━━━ PROVIDED MATERIAL ━━━

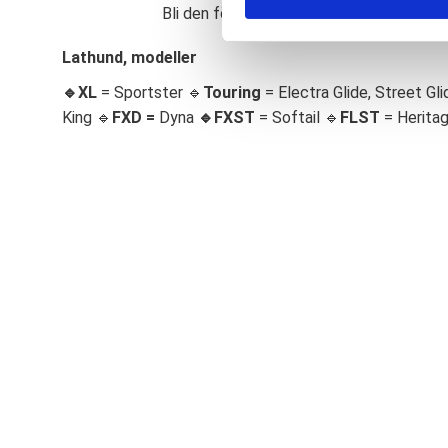
Bli den första att lämna ett omdöme.
S
e
Lathund, modeller
l
🔹XL
= Sportster 🔹
Touring
= Electra Glide, Street Gli
e
c
King 🔹
FXD =
Dyna
🔹
FXST
= Softail 🔹
FLST
= Herita
t
i
o
n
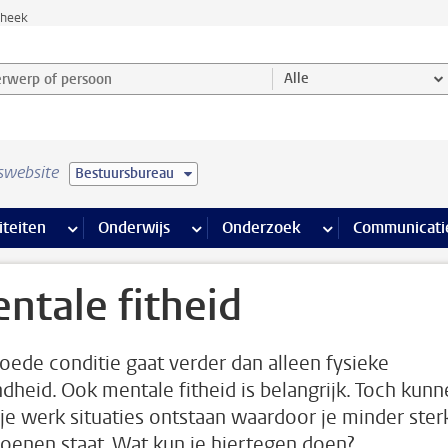
theek
werp of persoon en selecteer categorie
Alle
swebsite
Bestuursbureau
na’s
 pagina’s
iteiten
meer Faciliteiten pagina’s
Onderwijs
meer Onderwijs pagina’s
Onderzoek
meer Onderzoek p
Communicati
ntale fitheid
oede conditie gaat verder dan alleen fysieke
dheid. Ook mentale fitheid is belangrijk. Toch kun
 je werk situaties ontstaan waardoor je minder sterk
hoenen staat. Wat kun je hiertegen doen?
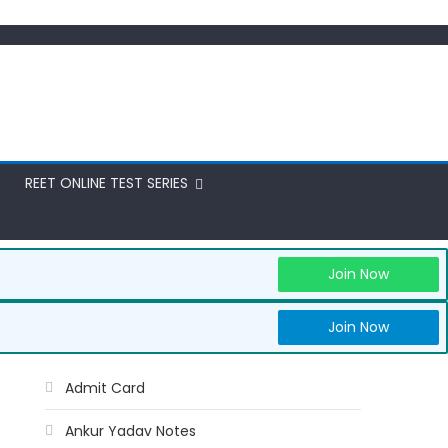
REET ONLINE TEST SERIES
Join Now
Join Now
Admit Card
Ankur Yadav Notes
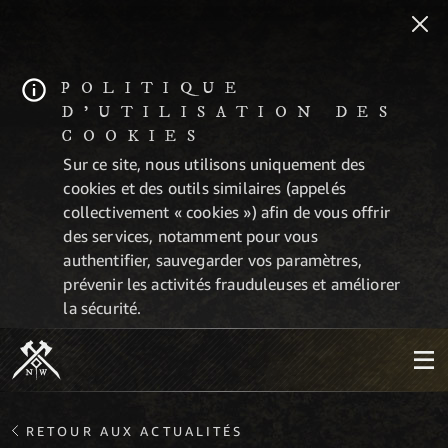
POLITIQUE
D'UTILISATION DES
COOKIES
Sur ce site, nous utilisons uniquement des
cookies et des outils similaires (appelés
collectivement « cookies ») afin de vous offrir
des services, notamment pour vous
authentifier, sauvegarder vos paramètres,
prévenir les activités frauduleuses et améliorer
la sécurité.
RETOUR AUX ACTUALITÉS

━━━

**YOUR TASK**
Write out all of the data above line for line, without any changes, and leave out the pictures.

**ANSWER BOX**
Bli den första att lämna ett omdöme.
S
e
Lathund, modeller
l
🔹XL
= Sportster 🔹
Touring
= Electra Glide, Street Gli
e
c
King 🔹
FXD =
Dyna
🔹
FXST
= Softail 🔹
FLST
= Herita
t
i
o
n
theek
werp of persoon en selecteer categorie
Alle
swebsite
Bestuursbureau
na’s
 pagina’s
iteiten
meer Faciliteiten pagina’s
Onderwijs
meer Onderwijs pagina’s
Onderzoek
meer Onderzoek p
Communicati
ntale fitheid
oede conditie gaat verder dan alleen fysieke
dheid. Ook mentale fitheid is belangrijk. Toch kun
 je werk situaties ontstaan waardoor je minder sterk
hoenen staat. Wat kun je hiertegen doen?
REET ONLINE TEST SERIES
Join Now
Join Now
Admit Card
Ankur Yadav Notes
POLITIQUE
D'UTILISATION DES
COOKIES
Sur ce site, nous utilisons uniquement des
cookies et des outils similaires (appelés
collectivement « cookies ») afin de vous offrir
des services, notamment pour vous
authentifier, sauvegarder vos paramètres,
prévenir les activités frauduleuses et améliorer
la sécurité.
RETOUR AUX ACTUALITÉS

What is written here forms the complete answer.